=== Begin Enclosure ===
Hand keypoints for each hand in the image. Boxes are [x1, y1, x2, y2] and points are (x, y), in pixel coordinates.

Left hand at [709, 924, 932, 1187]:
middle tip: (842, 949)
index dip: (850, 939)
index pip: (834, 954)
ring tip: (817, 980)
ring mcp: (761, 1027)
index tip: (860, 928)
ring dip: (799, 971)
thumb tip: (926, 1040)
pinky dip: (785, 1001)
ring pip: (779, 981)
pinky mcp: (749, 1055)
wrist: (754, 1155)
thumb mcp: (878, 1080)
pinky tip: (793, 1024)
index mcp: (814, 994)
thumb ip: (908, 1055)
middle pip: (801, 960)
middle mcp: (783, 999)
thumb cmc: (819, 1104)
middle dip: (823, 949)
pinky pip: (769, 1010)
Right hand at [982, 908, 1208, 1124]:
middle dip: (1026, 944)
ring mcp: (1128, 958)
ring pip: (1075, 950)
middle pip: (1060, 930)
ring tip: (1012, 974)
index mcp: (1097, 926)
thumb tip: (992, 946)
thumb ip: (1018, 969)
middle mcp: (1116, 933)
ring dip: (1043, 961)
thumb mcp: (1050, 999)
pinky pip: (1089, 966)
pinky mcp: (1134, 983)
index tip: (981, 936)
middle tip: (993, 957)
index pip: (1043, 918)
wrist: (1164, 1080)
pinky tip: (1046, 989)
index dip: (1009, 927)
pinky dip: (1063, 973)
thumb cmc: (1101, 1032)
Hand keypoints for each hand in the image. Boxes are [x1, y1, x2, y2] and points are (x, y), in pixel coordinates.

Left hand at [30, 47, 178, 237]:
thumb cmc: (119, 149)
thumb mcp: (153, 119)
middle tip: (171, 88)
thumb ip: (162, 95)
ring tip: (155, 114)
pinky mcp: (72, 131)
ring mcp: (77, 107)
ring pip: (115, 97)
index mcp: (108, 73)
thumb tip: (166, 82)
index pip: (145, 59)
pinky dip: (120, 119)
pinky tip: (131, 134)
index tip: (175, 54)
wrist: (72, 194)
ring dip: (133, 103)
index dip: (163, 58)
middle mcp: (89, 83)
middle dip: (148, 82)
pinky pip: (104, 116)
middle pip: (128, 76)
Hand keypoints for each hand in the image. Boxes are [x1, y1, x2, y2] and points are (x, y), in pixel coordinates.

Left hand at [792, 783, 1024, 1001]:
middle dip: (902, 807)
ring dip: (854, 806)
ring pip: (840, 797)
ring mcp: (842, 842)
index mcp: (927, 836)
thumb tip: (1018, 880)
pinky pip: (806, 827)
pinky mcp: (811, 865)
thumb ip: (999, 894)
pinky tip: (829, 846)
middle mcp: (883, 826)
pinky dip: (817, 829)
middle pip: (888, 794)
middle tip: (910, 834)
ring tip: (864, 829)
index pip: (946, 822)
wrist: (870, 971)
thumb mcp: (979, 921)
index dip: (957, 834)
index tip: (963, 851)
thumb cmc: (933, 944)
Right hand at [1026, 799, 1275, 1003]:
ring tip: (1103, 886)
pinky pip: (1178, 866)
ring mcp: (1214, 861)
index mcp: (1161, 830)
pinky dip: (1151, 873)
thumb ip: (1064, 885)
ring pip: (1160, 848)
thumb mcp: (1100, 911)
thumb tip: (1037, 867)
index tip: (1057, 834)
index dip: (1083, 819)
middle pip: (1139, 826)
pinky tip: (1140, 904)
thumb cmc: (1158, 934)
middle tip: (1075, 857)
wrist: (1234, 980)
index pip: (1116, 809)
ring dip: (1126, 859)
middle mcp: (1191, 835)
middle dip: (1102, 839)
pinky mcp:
=== End Enclosure ===
EXERCISE: Exactly as they appear above, give the entries again.

RESULT OF THE TASK:
Hand keypoints for each hand in the image. Boxes are [x1, y1, x2, y2] and points are (x, y), in pixel coordinates.

Left hand at [709, 924, 932, 1187]:
middle tip: (842, 949)
index dip: (850, 939)
index pip: (834, 954)
ring tip: (817, 980)
ring mcp: (761, 1027)
index tip: (860, 928)
ring dip: (799, 971)
thumb tip: (926, 1040)
pinky dip: (785, 1001)
ring pip: (779, 981)
pinky mcp: (749, 1055)
wrist: (754, 1155)
thumb mcp: (878, 1080)
pinky tip: (793, 1024)
index mcp: (814, 994)
thumb ip: (908, 1055)
middle pip: (801, 960)
middle mcp: (783, 999)
thumb cmc: (819, 1104)
middle dip: (823, 949)
pinky pip: (769, 1010)
Right hand at [982, 908, 1208, 1124]:
middle dip: (1026, 944)
ring mcp: (1128, 958)
ring pip: (1075, 950)
middle pip: (1060, 930)
ring tip: (1012, 974)
index mcp: (1097, 926)
thumb tip: (992, 946)
thumb ip: (1018, 969)
middle mcp: (1116, 933)
ring dip: (1043, 961)
thumb mcp: (1050, 999)
pinky pip: (1089, 966)
pinky mcp: (1134, 983)
index tip: (981, 936)
middle tip: (993, 957)
index pip: (1043, 918)
wrist: (1164, 1080)
pinky tip: (1046, 989)
index dip: (1009, 927)
pinky dip: (1063, 973)
thumb cmc: (1101, 1032)
Hand keypoints for each hand in the image. Boxes are [x1, y1, x2, y2] and points are (x, y), in pixel coordinates.

Left hand at [30, 47, 178, 237]:
thumb cmc: (119, 149)
thumb mcp: (153, 119)
middle tip: (171, 88)
thumb ip: (162, 95)
ring tip: (155, 114)
pinky mcp: (72, 131)
ring mcp: (77, 107)
ring pip: (115, 97)
index mcp: (108, 73)
thumb tip: (166, 82)
index pip: (145, 59)
pinky dip: (120, 119)
pinky tip: (131, 134)
index tip: (175, 54)
wrist: (72, 194)
ring dip: (133, 103)
index dip: (163, 58)
middle mcp: (89, 83)
middle dip: (148, 82)
pinky pip: (104, 116)
middle pip: (128, 76)
Hand keypoints for each hand in the image. Boxes are [x1, y1, x2, y2] and points are (x, y), in pixel coordinates.

Left hand at [792, 783, 1024, 1001]:
middle dip: (902, 807)
ring dip: (854, 806)
ring pip: (840, 797)
ring mcp: (842, 842)
index mcp: (927, 836)
thumb tip: (1018, 880)
pinky pip: (806, 827)
pinky mcp: (811, 865)
thumb ip: (999, 894)
pinky tip: (829, 846)
middle mcp: (883, 826)
pinky dip: (817, 829)
middle pip: (888, 794)
middle tip: (910, 834)
ring tip: (864, 829)
index pip: (946, 822)
wrist: (870, 971)
thumb mcp: (979, 921)
index dip: (957, 834)
index tip: (963, 851)
thumb cmc: (933, 944)
Right hand at [1026, 799, 1275, 1003]:
ring tip: (1103, 886)
pinky pip: (1178, 866)
ring mcp: (1214, 861)
index mcp: (1161, 830)
pinky dip: (1151, 873)
thumb ip: (1064, 885)
ring pip: (1160, 848)
thumb mcp: (1100, 911)
thumb tip: (1037, 867)
index tip: (1057, 834)
index dip: (1083, 819)
middle pip: (1139, 826)
pinky tip: (1140, 904)
thumb cmc: (1158, 934)
middle tip: (1075, 857)
wrist: (1234, 980)
index pip: (1116, 809)
ring dip: (1126, 859)
middle mcp: (1191, 835)
middle dip: (1102, 839)
pinky mcp:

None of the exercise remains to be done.